I’ve been meaning to return to Saints Row IV for a while and a friend has now spurred me to action. I remade the same boss as before, only this time I gave her the Southern accent instead of the French accent.

This fucking game, man.

It makes perfect sense that my boss would have beaten Trump in his re-election campaign, so that is my new headcanon. It’s a good thing too, because Trump is ill-equipped to deal with these types of domestic issues. I bet he’s never even fired a rocket launcher before.

A Trip Down Shaundi Lane

2016-06-11

In Saints Row IV when you rescue Shaundi you are introduced (or reintroduced, as the case may be) to Saints Row 2 “Fun” Shaundi, the original incarnation of a character who is much more serious and angry in later games. Predictably, the two don’t get along. In Shaundi’s loyalty mission there’s a meta bit where the two Shaundis acquire superpowers and compete/roughhouse before deciding to put aside their differences and team up to kill their ex. 

The quest requires tracking down and killing drug dealers to steal a superpower-inducing drug. Somewhere between alien invasions, plunger rifles, leaping tall buildings in a single bound, and stripper poles in the White House* I’d almost forgotten the Saints were once a notorious and violent street gang. Volition’s pivot from gritty du jour to absurdist meta-game President simulator is really something.

Shaundi’s missions feel a little too gritty. I greatly preferred the next mission: rescuing Pierce from a Godzilla-esque Saints Flow by shooting it in the face with a rocket launcher. Now that’sthe content I signed up for. 

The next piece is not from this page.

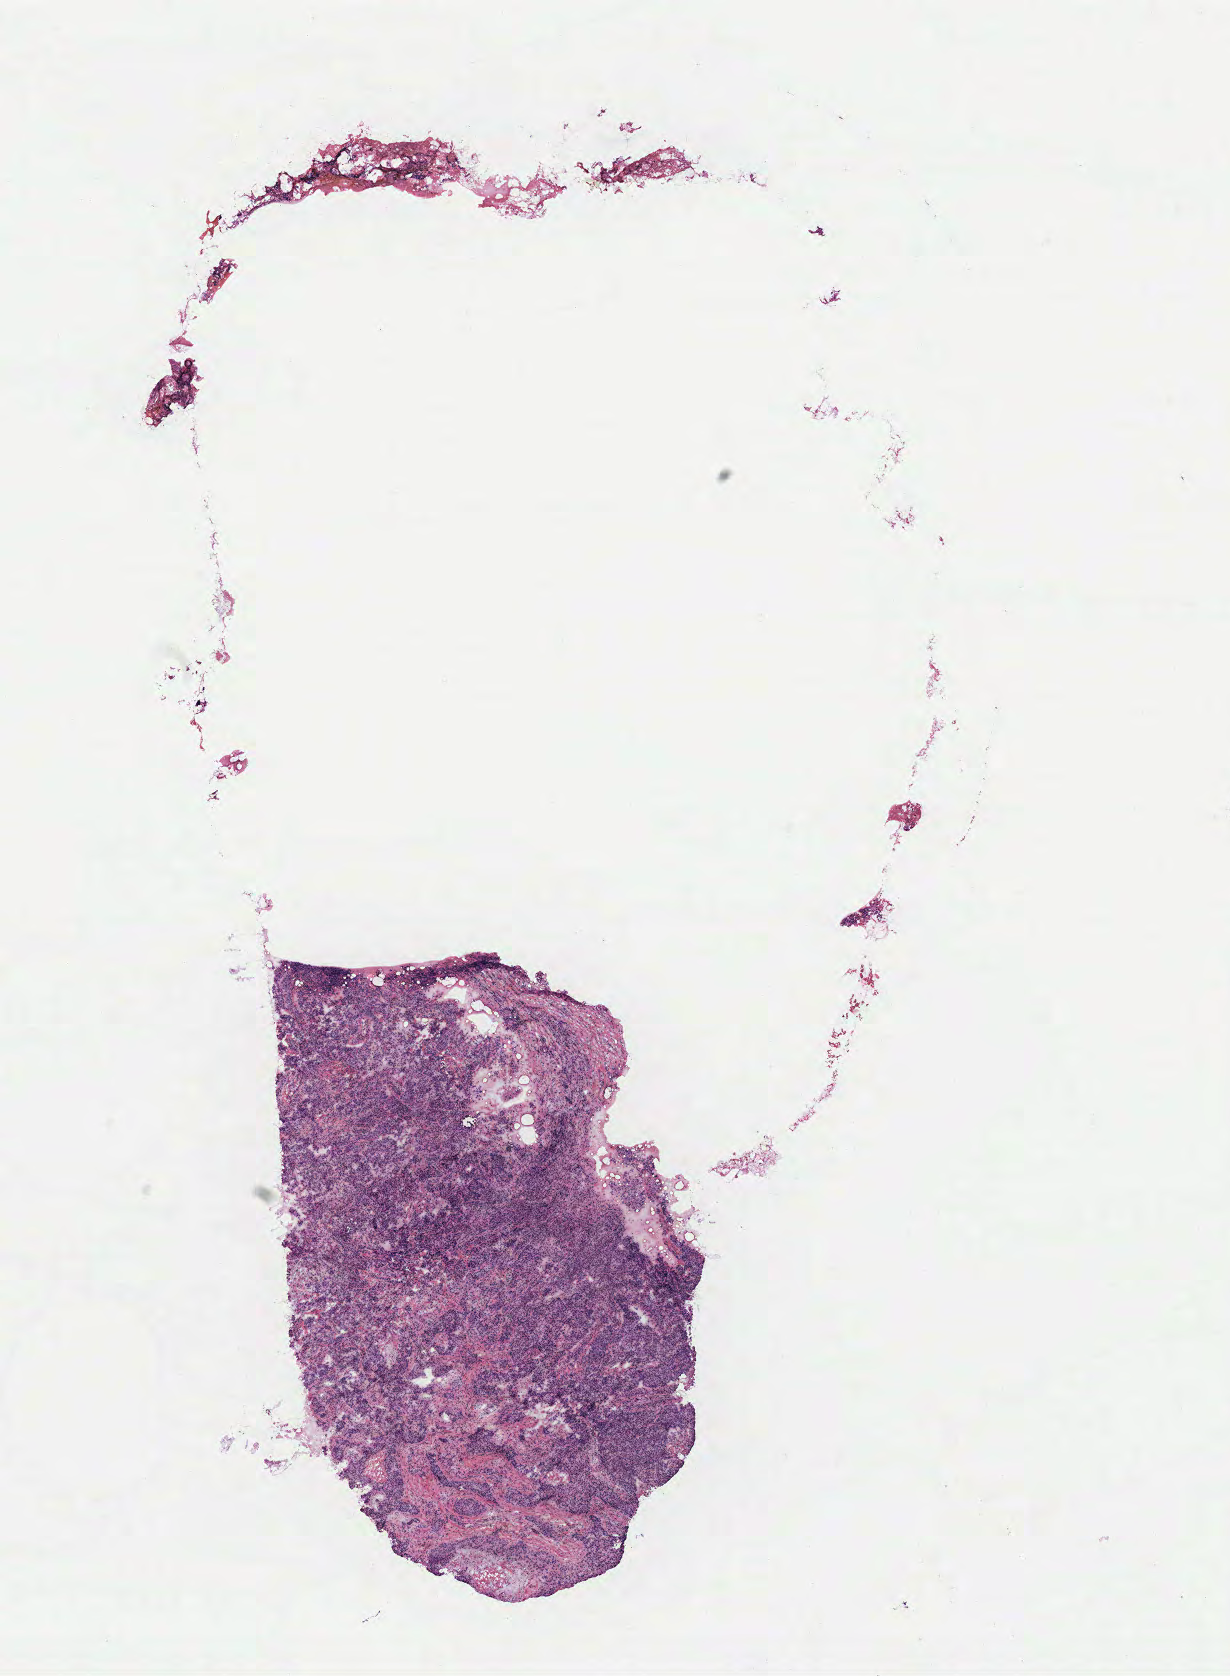
Whole-slide histology image, H&E, whole scanned area (about 9.8 x 13.4 mm, acquisition: 40x scan) shown as a low-resolution overview. Breast, tissue type not recorded.
- patient diagnosis (cohort enrolment): breast cancer (breast)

* This may have been discussed before, but there’s a conversation between Kinzie and the Boss regarding stripper poles in which the Boss says she uses them to keep fit. 1) Nah. 2) Little doubt the male Boss version of this conversation is completely different, but I thought about how gratifying it would be if a male Boss casually admitted to daily stripper pole aerobics to keep his butt firm.